Il était trop tard pour partir aux Baux de Provence, d’autant qu’il lui faudrait se procurer une voiture, soit qu’elle la loue, soit que Nicole puisse lui en prêter une. Elle préférait retourner à l’internat et essayer d’interroger l’équipe des archéologues. Le soir commençait à descendre sur la ville et cette zone était obstinément déserte. Elle ne serait pas fâchée de la quitter. Elle s’éloigna du chantier le plus vite possible, mais elle sentait que la fatigue commençait à faire vaciller ses fondations. Outre la migraine qui s’était installée au fil de l’après-midi, elle sentait sa tête s’embrumer et les vertiges arriver. Depuis son affaire début juillet, les malaises s’étaient comme évaporés mais la tension qui s’était réinstallée depuis la veille pouvait à nouveau la faire basculer.

Elle essaya de ralentir sa respiration et fit une pause. Elle se rendit compte qu’elle s’était égarée. La rue qu’elle remontait était déserte et assez délabrée. Elle voyait au loin une avenue plus animée, on entendait au loin de la musique ce qui la rassura mais elle semblait ne jamais arriver au bout, elle avait l’impression d’être dans un tunnel sans fin. Elle dût s’assoir sur l’escalier d’une porte cochère. Son souffle était saccadé et elle ferma les yeux.

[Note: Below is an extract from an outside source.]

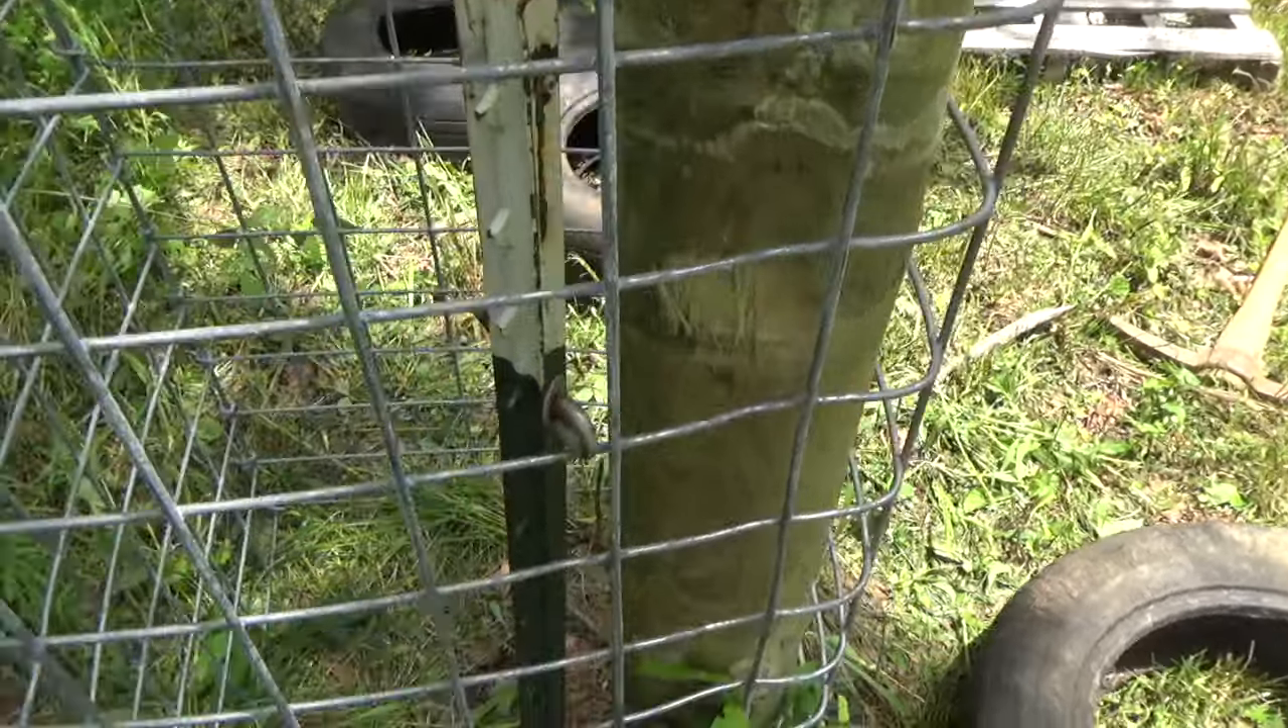And you can see where I dropped that four foot post right here in the corner of the cage.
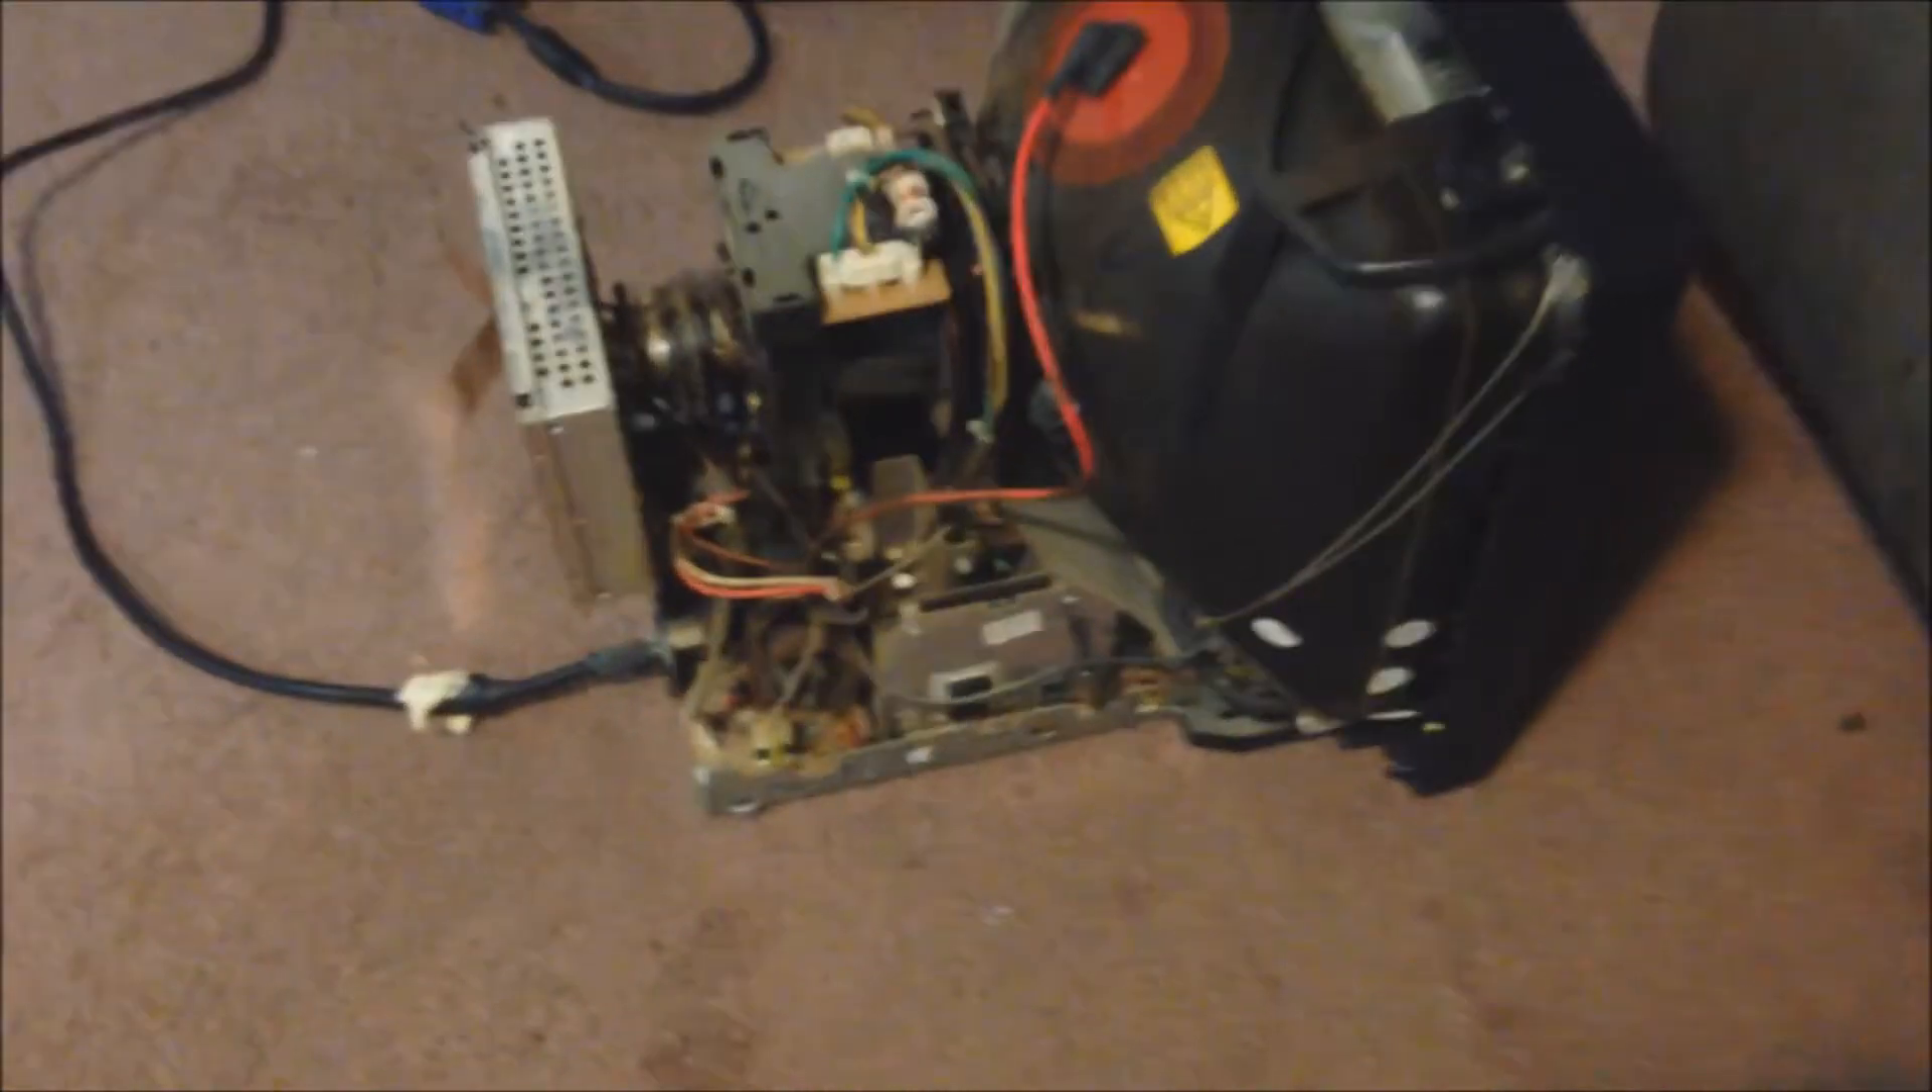Okay so I have removed the heat shield and or the RF shield and the outer case to reveal it's nothing but a tube television of course.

Quand elle les rouvrit, une très vieille femme, une gitane, se tenait devant elle. Ses yeux très noirs étaient vrillés dans les siens. Elle posa une main sur son épaule et d’une signe de tête, l’invita à entrer dans l’immeuble devant lequel elle était assise. Mathilde se leva, comme hypnotisée, et la suivit dans un vieil escalier vermoulu.